What Tobi built forces the compounding. Every public conversation with River is searchable, teachable, and builds on the last one. The next person who has the same question doesn't have to ask it.

What this means for enterprise AI rollouts

If I had to distill all of this into advice for someone leading an AI rollout, it wouldn't be about which model to pick or how many PRs the agent can open. It would be four things, all about visibility:

Make AI work visible. The learning comes from watching, not from using. If your teams interact with AI agents in private, you get individual productivity gains. If they interact in public, you get organizational capability gains. The difference is multiplicative.

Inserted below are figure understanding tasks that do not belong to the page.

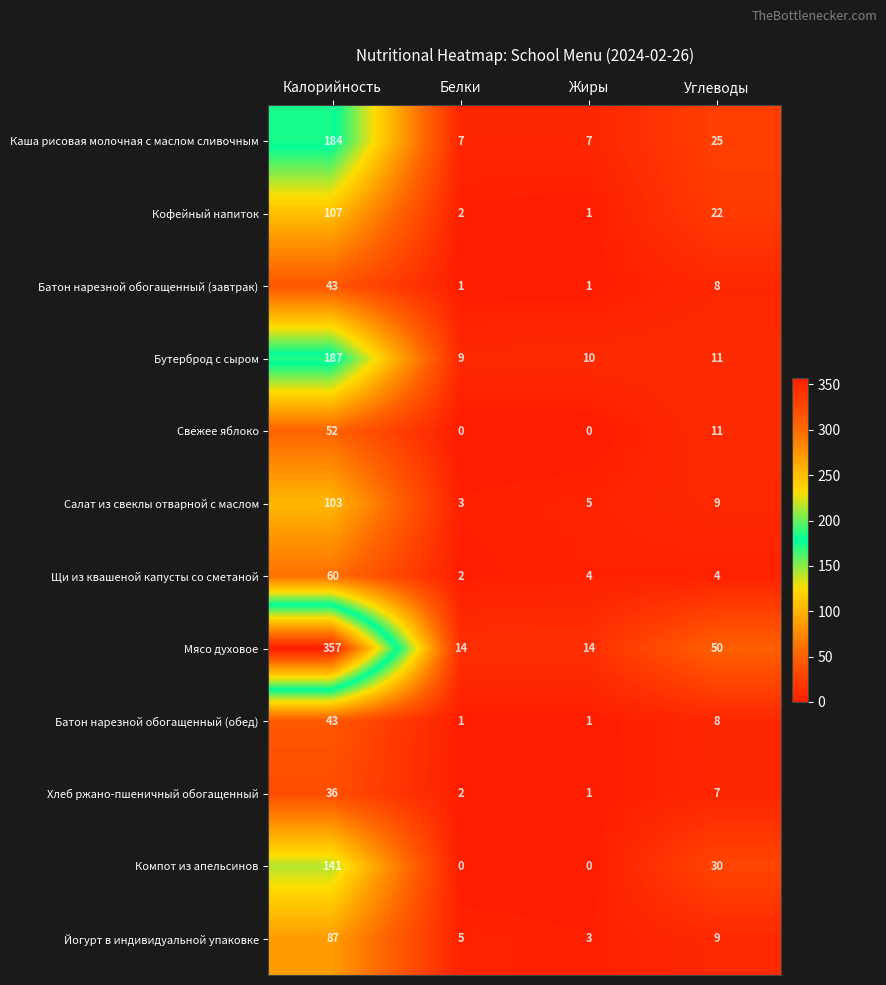

What is the difference between the second highest and second lowest values in the Свежее яблоко series?

11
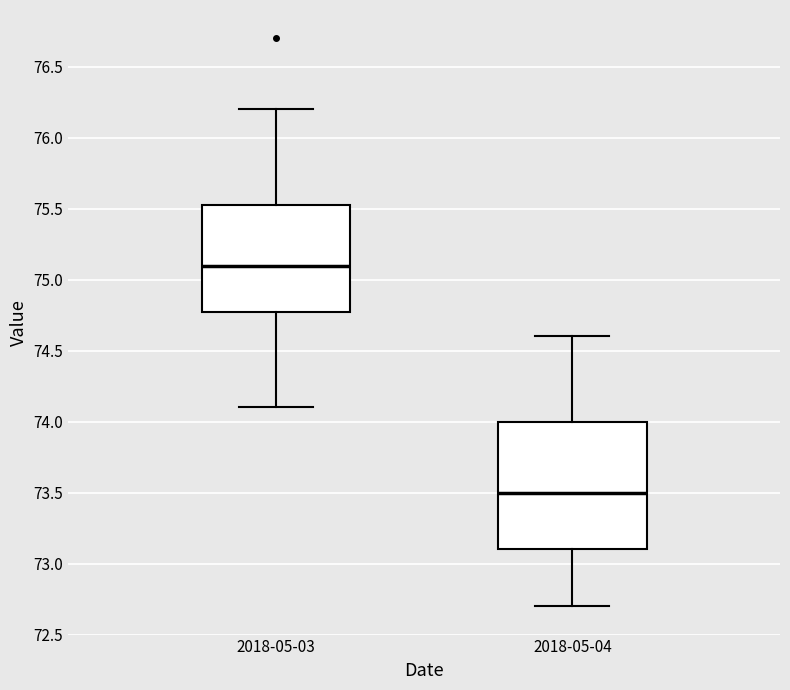

Where is the lower edge of the box for 2018-05-03 on the y-axis? The values are not printed on the chart, so give them approximately, as read against the axis.

74.80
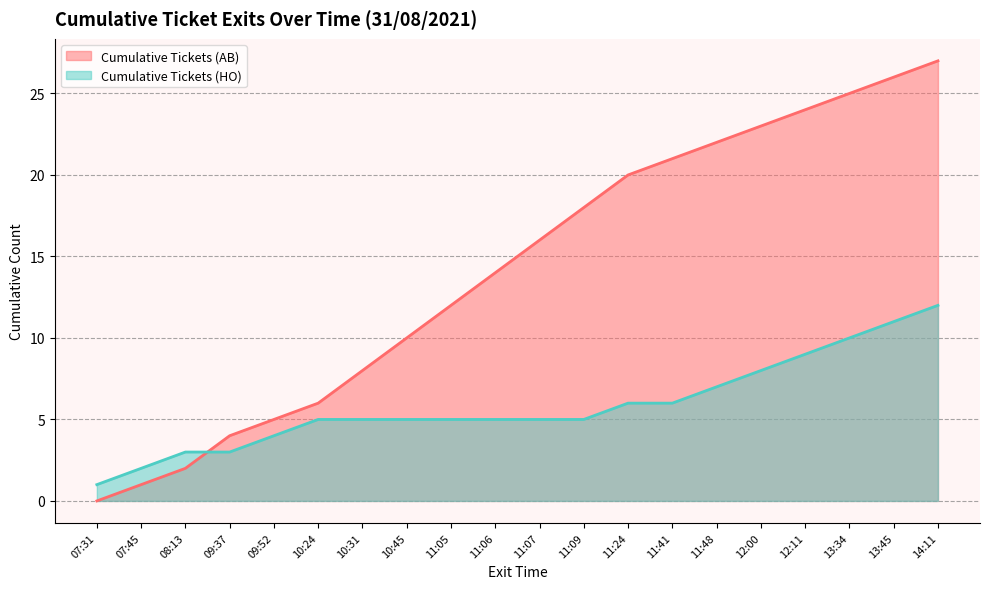

What is the average value of the Cumulative Tickets (AB) series?

14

Invest in taste, not training. You don't need a curriculum for AI adoption. You need your best people using AI where others can see them. The judgment — the sense of what a good result looks like — transfers through observation. Non-verbal, subtle cues.

Enable capability, not functionality. Don't measure success by adoption rates or feature usage. Measure it by what teams can now do that they couldn't before. Can a support engineer debug like a backend engineer? Can a new hire scope a request like a senior? That's the signal.

Let teams shape their own agents. The agent should adapt to the work, not the other way around. Each team's accumulated knowledge should flow into how the agent behaves for them. Surgical software, not one-size-fits-all platforms.

But here's what I keep circling back to. We're surrounded by extraordinary complexity now — agentic harnesses, multi-model orchestration, tool-use chains, memory systems, RAG pipelines. And yet the thing that made River actually work wasn't any of that. It was making conversations visible. It was people watching other people work and picking up cues. It was, at bottom, great communication.

IRC was pretty good at that, wasn't it? Open channels. Searchable logs. Anyone could lurk and learn. We had the infrastructure for Lehrwerkstatt thirty years ago. We just forgot what it was for. Maybe the most important thing AI agents will teach us isn't how to write better code or ship faster. Maybe it's that the most powerful tool in any organization was always the simplest one: a shared space where people can see each other think.